President Barack Obama has officially begun his campaign to win a second term in the White House, six months before Election Day. The president kicked off the campaign Saturday on college campuses in two key states.
Mr. Obama’s first campaign rally was at Ohio State University in Columbus. He urged those who supported him four years ago to do so again. “We will finish what we started. We are still fired up. We are still ready to go," he said.
Next, a similar rally at Virginia Commonwealth University in Richmond.
Ohio and Virginia are two of the states where analysts believe this year’s election may be decided.
The U.S. economy could be the deciding issue, especially in manufacturing-heavy states like Ohio, where the president defended his record. “Exports surged. And over four million jobs were created in the last two years, more of one million of those in the last six months alone," he said.
Mr. Obama repeatedly accused his likely Republican opponent, Mitt Romney, of favoring policies that benefit the rich and hurt the middle class. “Republicans in Congress have found a nominee for president who has promised to rubber-stamp (endorse entirely) this agenda if he gets the chance," he said.
Romney says the president is to blame for the sluggish economic recovery. The former Massachusetts governor says the Obama administration is over-regulating business and hampering efforts to turn the economy around.
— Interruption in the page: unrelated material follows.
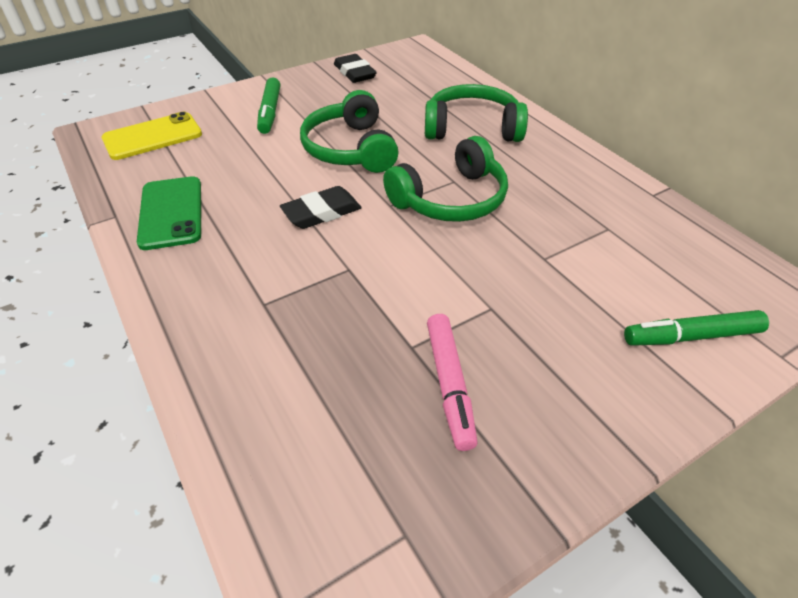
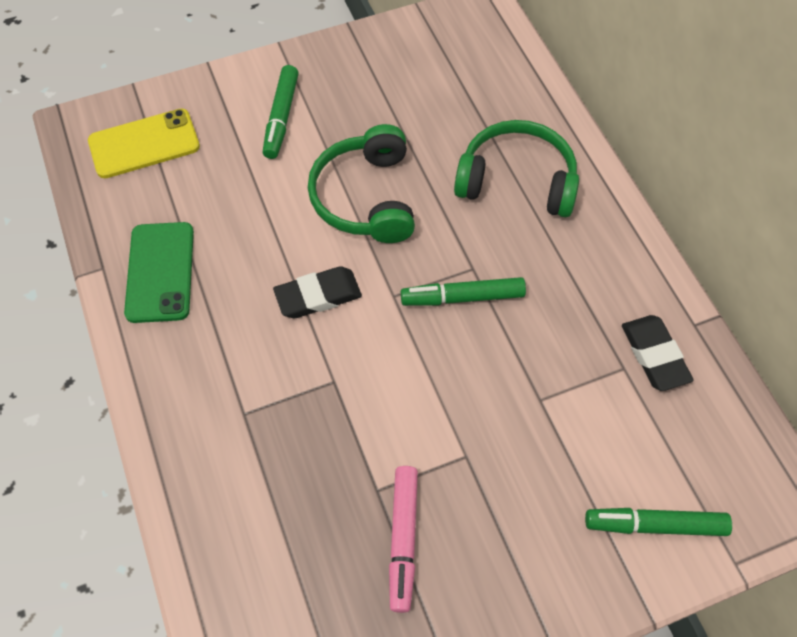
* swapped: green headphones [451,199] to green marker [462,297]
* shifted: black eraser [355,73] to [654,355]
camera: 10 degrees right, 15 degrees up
He has also been sharply critical of Mr. Obama’s 2010 health care law.
At a campaign rally in Pittsburgh, Pennsylvania on Friday, Romney said the program must be repealed. “First of all, I would take away one of the things that frightens entrepreneurs and innovators and businesses of all kinds from hiring. I will get rid of Obamacare," he said.
The president defended his policy and accused Romney of wanting to move the country backward. “America does not need to re-fight the battles we just had over Wall Street reform and health care reform," he said.
The Obama campaign slogan is “Forward,” and the president portrayed himself as someone who understands the struggles of middle-class Americans.
In Columbus, Michelle Obama introduced her husband, as she is expected to do frequently during the campaign. Polls show that the First Lady is more popular than the president. “I will admit, I am a little biased, because I think our president is awesome," she said.
The two rallies on college campuses Saturday are expected to be the first of many for the Obama campaign.
Young voters were an essential part of the coalition that helped elect Mr. Obama in 2008, and he will need their help again this year.
Some information for this report was provided by AP.